Blog by Sumana Harihareswara, Changeset founder
On A Fraught Word
Hi, reader. I wrote this in 2016 and it's now more than five years old. So it may be very out of date; the world, and I, have changed a lot since I wrote it! I'm keeping this up for historical archive purposes, but the me of today may 100% disagree with what I said then. I rarely edit posts after publishing them, but if I do, I usually leave a note in italics to mark the edit and the reason. If this post is particularly offensive or breaches someone's privacy, please contact me.
(This is a blog post specifically aimed at people who aren't in or from the United States and who have conversations with people from the US, especially online. Also, content note: I explain what lynching is and why it's a bad idea to joke about it, with examples.)
Sometimes when people are joking about vigilante justice, they might use the word "lynch," like "we ought to lynch so-and-so," and think it is a harmless and hyperbolic way of saying "we ought to punish them". As a person who likely (if you are reading this blog) cares about inclusivity and social justice, you probably should not use this term in this way. While some people certainly think it has that generic and benign meaning, in the US (the country whose history I know best), it mostly means white people getting together in mobs to kill black people -- for succeeding, for daring to buy houses or vote, or simply for anything deemed unacceptable by those angry racist mobs.

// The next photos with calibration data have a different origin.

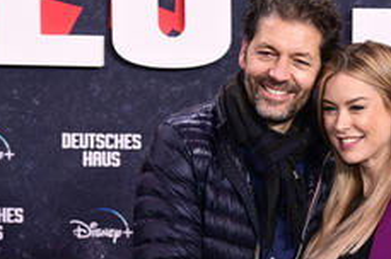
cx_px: 312
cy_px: 218
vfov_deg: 10.5
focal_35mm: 130
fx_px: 1410
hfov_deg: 15.7
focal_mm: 66
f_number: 6.3
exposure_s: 1/200
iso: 1600
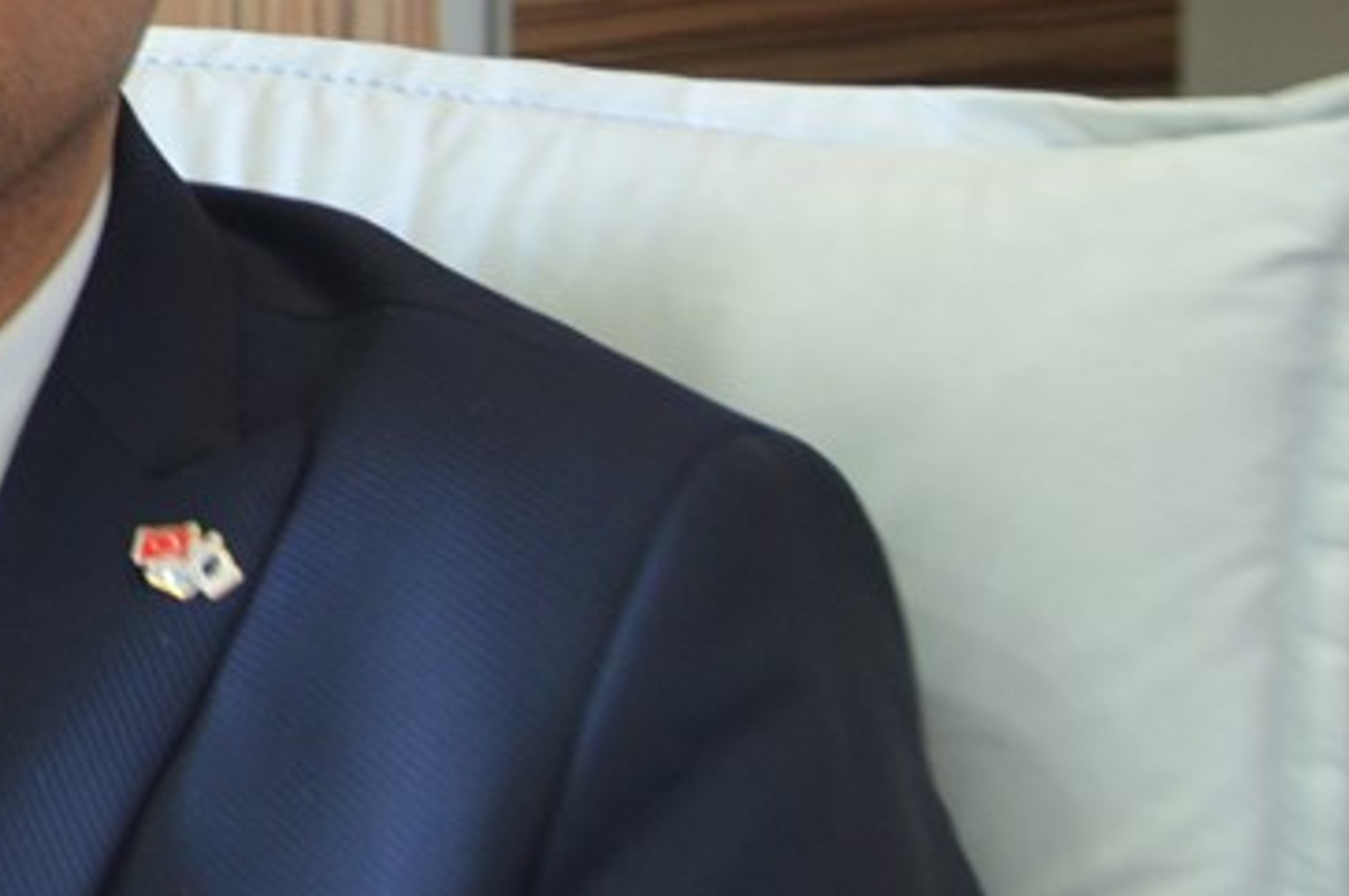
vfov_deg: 6.2
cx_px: -450
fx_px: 8158
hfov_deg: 9.3
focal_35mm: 218
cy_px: -173
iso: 800
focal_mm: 48
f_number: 4.5
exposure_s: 1/30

It very rarely still happens here, but it was a more common occurrence not so long ago, such that the history and ramifications of this particular form of race-based terrorism are still very present in the American conscience.

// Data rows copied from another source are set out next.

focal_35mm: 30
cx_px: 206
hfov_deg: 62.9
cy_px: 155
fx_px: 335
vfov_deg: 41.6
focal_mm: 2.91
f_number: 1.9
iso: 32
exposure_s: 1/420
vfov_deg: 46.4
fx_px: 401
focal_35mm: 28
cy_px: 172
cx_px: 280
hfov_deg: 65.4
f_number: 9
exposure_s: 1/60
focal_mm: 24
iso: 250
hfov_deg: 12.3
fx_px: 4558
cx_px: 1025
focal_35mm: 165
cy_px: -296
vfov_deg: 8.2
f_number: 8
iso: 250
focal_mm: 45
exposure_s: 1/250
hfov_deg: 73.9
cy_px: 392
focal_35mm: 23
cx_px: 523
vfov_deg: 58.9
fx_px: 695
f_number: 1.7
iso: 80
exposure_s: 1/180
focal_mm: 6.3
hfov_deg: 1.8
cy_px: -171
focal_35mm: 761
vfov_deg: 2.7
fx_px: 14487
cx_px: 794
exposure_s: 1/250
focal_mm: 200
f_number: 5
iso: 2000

In the summer of 1955, Emmett Till, a 14 year old black boy from Chicago, was spending the summer with family members in Mississippi, when he was suddenly accused of breaking the South's unwritten rules of interracial conduct by catcalling a white woman. He was abruptly apprehended by an angry white mob, tortured, and lynched. His mother asked for him to have an open-casket funeral, so people could see the extent of the battering and butchery, and newspapers around the country published the photos. This raised the consciousness of Americans across the nation and helped to spur the movement for civil rights in the United States.

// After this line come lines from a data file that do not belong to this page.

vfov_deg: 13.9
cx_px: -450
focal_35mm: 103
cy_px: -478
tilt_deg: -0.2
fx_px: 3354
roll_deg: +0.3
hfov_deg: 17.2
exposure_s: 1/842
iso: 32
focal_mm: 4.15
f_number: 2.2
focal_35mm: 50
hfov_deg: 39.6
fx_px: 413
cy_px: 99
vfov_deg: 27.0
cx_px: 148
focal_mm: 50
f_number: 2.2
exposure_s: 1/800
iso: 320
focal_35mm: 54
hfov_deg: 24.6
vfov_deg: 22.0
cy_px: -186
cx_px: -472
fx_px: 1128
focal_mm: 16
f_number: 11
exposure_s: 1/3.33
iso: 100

More recently: in the 1990s, a black man (Clarence Thomas) was nominated to be a US Supreme Court justice. Anita Hill, an accomplished black female lawyer and Thomas's former employee, came forward and publicly stated that he had sexually harassed her. This accusation, and the subsequent televised judicial hearings, were a watershed moment that brought the issue of workplace sexual harassment into widespread national debate. Thomas responded to the accusations by calling them "a high-tech lynching". Hill was alternately applauded and attacked; however, the hearings ultimately proved no obstacle for Thomas, as the legislature went on to confirm his appointment. Twenty-five years later, Justice Thomas still sits on the US Supreme Court.
I know the basic facts above from memory, and those of us who were raised in the USA basically know much of this stuff by heart as part of the history of hate crimes. So that's the kind of shit that we are reminded of when someone jokes about lynching, and why you probably just shouldn't do it around us.
(Thanks to Camille Acey for suggesting revisions that improved this piece. And thanks to the white person I spoke with on this point in private conversation; I adapted that conversation into this post.)